- _About this exercise_: Please extract, word for word, the portion of the classroom butterfly text between "After all butterflies" and "will start again.", inclusive.

Every spring life begins again. Flowers, tree, animals, and insects start the life cycle process. We read about seeds and flowers and caterpillars and butterflies to build preschoolers’ knowledge about life cycles. But full understanding comes when preschoolers can see and experience it firsthand. Raising butterflies in the classroom is a great way to help preschoolers see a life cycle in action.
Butterfly Life Cycle
Order a butterfly kit to have all the supplies you need to raise a group of butterflies. When your caterpillars arrive, set them in a safe place where they can be observed by your preschoolers.
Talk with your preschoolers about the butterfly life cycle. On a large piece of paper, draw the life cycle as you talk about it. Explain that the caterpillars hatched from butterfly eggs. Draw a small oval. Point to the food in the bottom of the jar. Tell preschoolers that caterpillars will eat and grow. Draw a picture of a small caterpillar next to (or below) the oval/egg.
Post a calendar beside your caterpillars. Note the date the caterpillars arrived on your calendar. Your preschoolers will enjoy watching the caterpillars move around their cup and eat the food. Include caterpillar observation in your schedule each day. Note the children’s observations on your calendar. Offer paper and crayons or pencils for children to draw or write their own observations.
When the first caterpillar makes a chrysalis, note the date on your calendar. Draw a picture of a chrysalis next to (under) the caterpillar picture. Observe your caterpillars regularly to see when all the caterpillars have moved to the top and made chrysalises. Carefully move the chrysalises to the butterfly house. (You may want to move them when children are not in the room.)
Continue to observe daily. Invite children to draw or write their observations on other pieces of paper.
When butterflies begin to emerge, note the date on your calendar. Draw a butterfly on your life cycle paper. Count the days from when caterpillars arrived to when butterflies emerged.
Learning About Butterflies
As children watch the butterflies, they can draw or write what they see. Make sure to add sugar water to the butterfly house as food for the butterflies. You may want to cut oranges into pieces and add those as well.
After all butterflies are fluttering around the butterfly house (a few days), take them outside and release them. Choose to release them in a flowery area if possible. Sit outside and watch the butterflies flutter. Explain that butterflies will fly around for a few days. They will lay eggs and the life cycle will start again.
Back in your room, invite children to draw or write their final observations. Help children assemble all their observations into a book. (You can make individual books for each child or assemble all the pages into a class book.)
Read Waiting for Wings by Lois Ehlert. Compare what you read in the book to the children’s observations. Add Waiting for Wings and the homemade books to your science center. Read other books about butterflies or other animal life cycles.

- _Data under study_:
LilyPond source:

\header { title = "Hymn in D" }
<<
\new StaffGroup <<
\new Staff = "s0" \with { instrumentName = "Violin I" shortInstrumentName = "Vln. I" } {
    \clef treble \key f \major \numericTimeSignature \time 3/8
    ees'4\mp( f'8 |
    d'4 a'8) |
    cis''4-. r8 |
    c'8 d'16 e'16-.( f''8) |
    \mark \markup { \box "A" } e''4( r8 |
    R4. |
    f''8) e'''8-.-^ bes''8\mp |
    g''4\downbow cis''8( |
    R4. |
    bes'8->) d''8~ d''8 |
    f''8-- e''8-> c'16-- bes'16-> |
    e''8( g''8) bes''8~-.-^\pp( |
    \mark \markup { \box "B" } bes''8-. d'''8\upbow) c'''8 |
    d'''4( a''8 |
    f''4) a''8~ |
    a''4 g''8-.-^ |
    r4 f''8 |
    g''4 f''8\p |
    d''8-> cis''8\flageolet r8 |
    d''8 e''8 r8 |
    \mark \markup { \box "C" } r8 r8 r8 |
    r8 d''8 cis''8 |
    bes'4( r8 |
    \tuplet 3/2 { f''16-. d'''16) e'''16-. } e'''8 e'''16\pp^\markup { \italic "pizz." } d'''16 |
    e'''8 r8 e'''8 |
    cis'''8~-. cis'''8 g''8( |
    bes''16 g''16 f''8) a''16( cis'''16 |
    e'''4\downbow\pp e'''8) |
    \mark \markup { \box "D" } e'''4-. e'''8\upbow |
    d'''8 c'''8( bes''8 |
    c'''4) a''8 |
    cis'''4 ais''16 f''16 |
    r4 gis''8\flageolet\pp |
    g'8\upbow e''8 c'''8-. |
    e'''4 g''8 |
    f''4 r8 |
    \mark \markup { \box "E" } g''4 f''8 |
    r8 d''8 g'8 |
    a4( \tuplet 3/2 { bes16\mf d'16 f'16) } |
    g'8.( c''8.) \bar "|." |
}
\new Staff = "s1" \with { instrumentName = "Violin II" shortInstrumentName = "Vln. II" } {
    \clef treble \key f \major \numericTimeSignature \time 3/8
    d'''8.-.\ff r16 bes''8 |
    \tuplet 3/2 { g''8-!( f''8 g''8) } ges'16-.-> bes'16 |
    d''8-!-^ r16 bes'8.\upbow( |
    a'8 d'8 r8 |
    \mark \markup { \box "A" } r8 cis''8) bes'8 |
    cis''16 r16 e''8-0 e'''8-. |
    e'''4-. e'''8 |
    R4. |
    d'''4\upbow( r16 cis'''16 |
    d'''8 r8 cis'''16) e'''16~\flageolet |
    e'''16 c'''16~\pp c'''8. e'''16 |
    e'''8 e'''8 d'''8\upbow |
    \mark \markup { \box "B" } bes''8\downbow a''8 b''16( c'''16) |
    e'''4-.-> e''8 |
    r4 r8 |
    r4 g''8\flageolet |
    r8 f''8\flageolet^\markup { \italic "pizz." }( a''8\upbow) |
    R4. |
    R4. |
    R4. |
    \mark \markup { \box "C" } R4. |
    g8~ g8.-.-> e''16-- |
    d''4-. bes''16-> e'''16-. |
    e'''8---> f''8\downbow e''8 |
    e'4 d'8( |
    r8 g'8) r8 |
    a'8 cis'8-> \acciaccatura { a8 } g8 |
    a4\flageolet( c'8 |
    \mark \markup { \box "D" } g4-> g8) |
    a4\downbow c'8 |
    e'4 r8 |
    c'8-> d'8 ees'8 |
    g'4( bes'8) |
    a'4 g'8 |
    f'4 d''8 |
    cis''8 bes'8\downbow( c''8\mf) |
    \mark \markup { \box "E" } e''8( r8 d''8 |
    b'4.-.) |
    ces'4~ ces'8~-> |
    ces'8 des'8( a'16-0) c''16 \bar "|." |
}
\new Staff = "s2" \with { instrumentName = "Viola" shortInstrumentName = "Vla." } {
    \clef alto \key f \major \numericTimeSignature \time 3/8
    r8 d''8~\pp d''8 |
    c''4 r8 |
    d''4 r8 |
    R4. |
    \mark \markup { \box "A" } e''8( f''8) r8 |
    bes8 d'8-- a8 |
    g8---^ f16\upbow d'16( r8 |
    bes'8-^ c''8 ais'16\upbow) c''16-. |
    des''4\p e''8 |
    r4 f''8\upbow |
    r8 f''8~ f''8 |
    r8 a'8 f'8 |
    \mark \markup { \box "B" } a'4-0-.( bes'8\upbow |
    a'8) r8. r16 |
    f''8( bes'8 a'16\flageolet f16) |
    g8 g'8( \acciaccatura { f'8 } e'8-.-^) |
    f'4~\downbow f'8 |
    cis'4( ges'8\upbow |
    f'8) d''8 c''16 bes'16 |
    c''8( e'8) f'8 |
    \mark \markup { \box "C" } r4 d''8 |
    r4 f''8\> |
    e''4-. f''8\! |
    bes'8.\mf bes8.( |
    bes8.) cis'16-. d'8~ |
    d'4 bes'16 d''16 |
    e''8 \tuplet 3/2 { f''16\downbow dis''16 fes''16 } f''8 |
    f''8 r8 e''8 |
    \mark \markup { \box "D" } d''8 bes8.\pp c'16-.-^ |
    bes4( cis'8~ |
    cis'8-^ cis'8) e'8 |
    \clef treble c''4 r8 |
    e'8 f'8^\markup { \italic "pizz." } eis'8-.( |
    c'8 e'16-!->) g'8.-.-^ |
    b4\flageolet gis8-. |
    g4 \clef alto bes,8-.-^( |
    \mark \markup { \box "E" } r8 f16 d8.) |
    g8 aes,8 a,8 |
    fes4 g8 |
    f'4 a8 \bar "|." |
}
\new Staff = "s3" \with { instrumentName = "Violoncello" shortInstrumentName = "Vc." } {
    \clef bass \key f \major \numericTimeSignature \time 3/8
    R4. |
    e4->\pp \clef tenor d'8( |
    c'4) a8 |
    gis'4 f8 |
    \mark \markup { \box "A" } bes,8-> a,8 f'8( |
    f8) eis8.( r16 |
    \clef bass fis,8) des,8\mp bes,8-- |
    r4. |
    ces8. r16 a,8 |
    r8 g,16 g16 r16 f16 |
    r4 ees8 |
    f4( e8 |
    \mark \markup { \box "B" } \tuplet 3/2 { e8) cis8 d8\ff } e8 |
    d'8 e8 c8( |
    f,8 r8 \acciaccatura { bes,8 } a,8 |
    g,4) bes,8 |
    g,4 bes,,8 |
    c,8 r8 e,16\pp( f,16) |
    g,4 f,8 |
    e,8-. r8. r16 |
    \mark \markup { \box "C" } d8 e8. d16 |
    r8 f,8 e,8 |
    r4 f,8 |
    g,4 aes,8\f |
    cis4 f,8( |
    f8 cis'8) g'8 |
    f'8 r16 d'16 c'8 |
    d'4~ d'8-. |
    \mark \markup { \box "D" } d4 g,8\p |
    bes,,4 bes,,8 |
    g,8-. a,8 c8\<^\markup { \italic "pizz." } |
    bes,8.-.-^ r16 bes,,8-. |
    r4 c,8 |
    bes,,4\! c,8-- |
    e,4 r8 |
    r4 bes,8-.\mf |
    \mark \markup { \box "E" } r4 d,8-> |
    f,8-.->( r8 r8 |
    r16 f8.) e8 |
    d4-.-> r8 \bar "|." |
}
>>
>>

- _Answer space_:
After all butterflies are fluttering around the butterfly house (a few days), take them outside and release them. Choose to release them in a flowery area if possible. Sit outside and watch the butterflies flutter. Explain that butterflies will fly around for a few days. They will lay eggs and the life cycle will start again.